● INSTRUCTIONS FOR THE TASK
Beginning with the line that mentions "Left hand at", reproduce every line through the last line of the entries, exactly, and only those.

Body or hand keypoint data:
++++

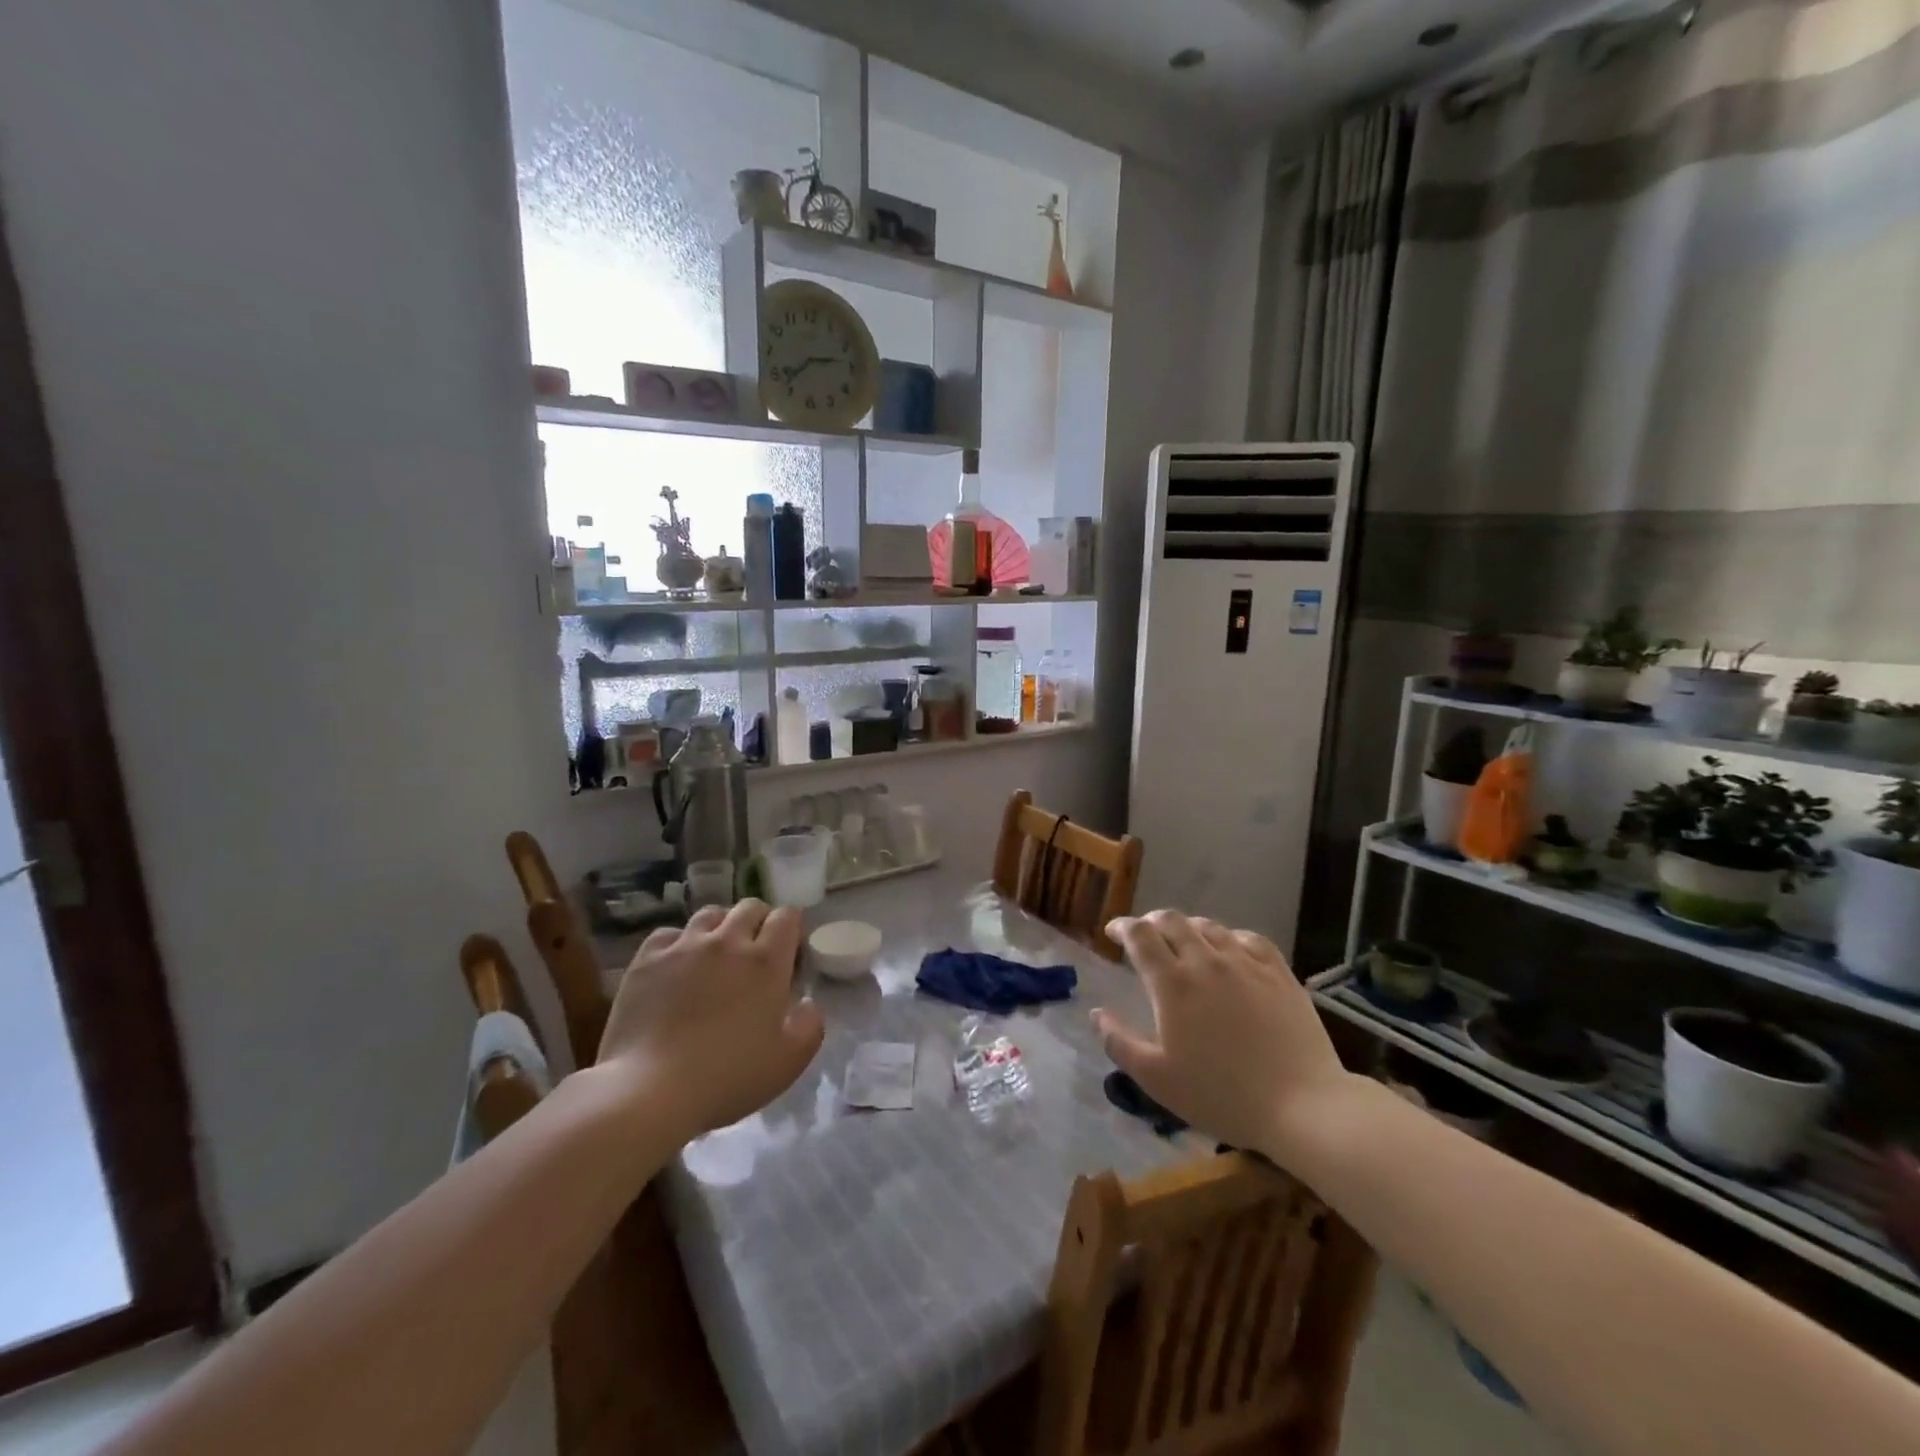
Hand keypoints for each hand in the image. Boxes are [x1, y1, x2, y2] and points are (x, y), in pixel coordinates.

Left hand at [596, 900, 823, 1142]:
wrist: (651, 1090)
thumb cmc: (728, 1077)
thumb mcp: (790, 1060)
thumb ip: (810, 1025)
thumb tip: (806, 1003)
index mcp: (766, 961)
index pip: (787, 916)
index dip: (791, 929)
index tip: (788, 954)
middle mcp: (727, 941)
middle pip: (750, 907)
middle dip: (759, 922)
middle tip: (755, 953)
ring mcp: (684, 946)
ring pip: (710, 914)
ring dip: (721, 928)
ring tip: (716, 955)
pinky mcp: (647, 960)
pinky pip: (669, 933)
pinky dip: (679, 943)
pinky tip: (676, 966)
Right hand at [1093, 911, 1351, 1155]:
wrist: (1302, 1106)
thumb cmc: (1221, 1095)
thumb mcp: (1157, 1079)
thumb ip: (1119, 1042)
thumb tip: (1096, 1013)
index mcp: (1172, 984)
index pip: (1140, 936)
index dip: (1122, 927)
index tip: (1113, 933)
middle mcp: (1206, 961)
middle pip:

++++

● THE ANSWER
Left hand at [596, 900, 823, 1142]:
wrist: (651, 1090)
thumb cmc: (728, 1077)
thumb mcp: (790, 1060)
thumb ip: (810, 1025)
thumb tip: (806, 1003)
index mcp: (766, 961)
index pip: (787, 916)
index dip: (791, 929)
index tip: (788, 954)
middle mcp: (727, 941)
middle pip: (750, 907)
middle dip: (759, 922)
middle tip: (755, 953)
ring mcp: (684, 946)
ring pip: (710, 914)
ring dip: (721, 928)
ring tip: (716, 955)
pinky mcp: (647, 960)
pinky pip: (669, 933)
pinky dip: (679, 943)
pinky tip: (676, 966)
Right hand at [1093, 911, 1351, 1155]:
wrist: (1302, 1106)
thumb cmc: (1221, 1095)
thumb mcp: (1157, 1079)
thumb ip: (1119, 1042)
thumb tip: (1096, 1013)
index mcp: (1172, 984)
index pip: (1140, 936)
index dip: (1122, 927)
index tip: (1113, 933)
middle mcp: (1206, 961)
middle pip:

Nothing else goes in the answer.